■ Supplied records
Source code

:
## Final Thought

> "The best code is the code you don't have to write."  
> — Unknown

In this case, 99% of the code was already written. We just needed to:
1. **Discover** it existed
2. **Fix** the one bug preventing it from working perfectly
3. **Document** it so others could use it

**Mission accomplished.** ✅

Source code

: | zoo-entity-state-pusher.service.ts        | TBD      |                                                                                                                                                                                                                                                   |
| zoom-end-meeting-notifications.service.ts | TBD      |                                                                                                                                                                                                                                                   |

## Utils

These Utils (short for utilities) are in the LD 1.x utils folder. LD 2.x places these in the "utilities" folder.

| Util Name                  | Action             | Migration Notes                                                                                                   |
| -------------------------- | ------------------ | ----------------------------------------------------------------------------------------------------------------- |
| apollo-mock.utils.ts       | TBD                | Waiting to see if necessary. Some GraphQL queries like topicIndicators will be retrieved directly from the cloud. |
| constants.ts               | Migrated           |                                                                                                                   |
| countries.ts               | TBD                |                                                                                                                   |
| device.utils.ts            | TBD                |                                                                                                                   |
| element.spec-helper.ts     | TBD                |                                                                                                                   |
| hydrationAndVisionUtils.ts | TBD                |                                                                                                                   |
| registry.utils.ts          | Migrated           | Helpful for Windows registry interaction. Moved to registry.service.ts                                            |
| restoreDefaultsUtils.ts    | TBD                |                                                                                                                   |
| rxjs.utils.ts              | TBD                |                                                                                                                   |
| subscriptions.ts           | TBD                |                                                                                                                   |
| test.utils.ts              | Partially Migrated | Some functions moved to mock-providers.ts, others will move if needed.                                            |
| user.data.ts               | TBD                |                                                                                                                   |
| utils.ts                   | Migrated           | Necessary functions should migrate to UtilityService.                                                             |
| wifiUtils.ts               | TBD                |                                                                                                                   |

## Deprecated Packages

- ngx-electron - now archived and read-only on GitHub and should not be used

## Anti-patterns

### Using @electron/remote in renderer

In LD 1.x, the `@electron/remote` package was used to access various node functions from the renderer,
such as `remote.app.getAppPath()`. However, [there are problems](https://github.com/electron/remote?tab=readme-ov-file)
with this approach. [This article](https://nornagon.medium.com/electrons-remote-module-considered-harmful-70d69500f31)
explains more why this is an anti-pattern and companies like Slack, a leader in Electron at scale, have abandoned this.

■ Problem to work on
Rewrite every line of the data above as a JSON list of strings, one string per line, with blank lines omitted.

■ Task answer
[
  "Source code",
  ":",
  "## Final Thought",
  "> \"The best code is the code you don't have to write.\"  ",
  "> — Unknown",
  "In this case, 99% of the code was already written. We just needed to:",
  "1. **Discover** it existed",
  "2. **Fix** the one bug preventing it from working perfectly",
  "3. **Document** it so others could use it",
  "**Mission accomplished.** ✅",
  "Source code",
  ": | zoo-entity-state-pusher.service.ts        | TBD      |                                                                                                                                                                                                                                                   |",
  "| zoom-end-meeting-notifications.service.ts | TBD      |                                                                                                                                                                                                                                                   |",
  "## Utils",
  "These Utils (short for utilities) are in the LD 1.x utils folder. LD 2.x places these in the \"utilities\" folder.",
  "| Util Name                  | Action             | Migration Notes                                                                                                   |",
  "| -------------------------- | ------------------ | ----------------------------------------------------------------------------------------------------------------- |",
  "| apollo-mock.utils.ts       | TBD                | Waiting to see if necessary. Some GraphQL queries like topicIndicators will be retrieved directly from the cloud. |",
  "| constants.ts               | Migrated           |                                                                                                                   |",
  "| countries.ts               | TBD                |                                                                                                                   |",
  "| device.utils.ts            | TBD                |                                                                                                                   |",
  "| element.spec-helper.ts     | TBD                |                                                                                                                   |",
  "| hydrationAndVisionUtils.ts | TBD                |                                                                                                                   |",
  "| registry.utils.ts          | Migrated           | Helpful for Windows registry interaction. Moved to registry.service.ts                                            |",
  "| restoreDefaultsUtils.ts    | TBD                |                                                                                                                   |",
  "| rxjs.utils.ts              | TBD                |                                                                                                                   |",
  "| subscriptions.ts           | TBD                |                                                                                                                   |",
  "| test.utils.ts              | Partially Migrated | Some functions moved to mock-providers.ts, others will move if needed.                                            |",
  "| user.data.ts               | TBD                |                                                                                                                   |",
  "| utils.ts                   | Migrated           | Necessary functions should migrate to UtilityService.                                                             |",
  "| wifiUtils.ts               | TBD                |                                                                                                                   |",
  "## Deprecated Packages",
  "- ngx-electron - now archived and read-only on GitHub and should not be used",
  "## Anti-patterns",
  "### Using @electron/remote in renderer",
  "In LD 1.x, the `@electron/remote` package was used to access various node functions from the renderer,",
  "such as `remote.app.getAppPath()`. However, [there are problems](https://github.com/electron/remote?tab=readme-ov-file)",
  "with this approach. [This article](https://nornagon.medium.com/electrons-remote-module-considered-harmful-70d69500f31)",
  "explains more why this is an anti-pattern and companies like Slack, a leader in Electron at scale, have abandoned this."
]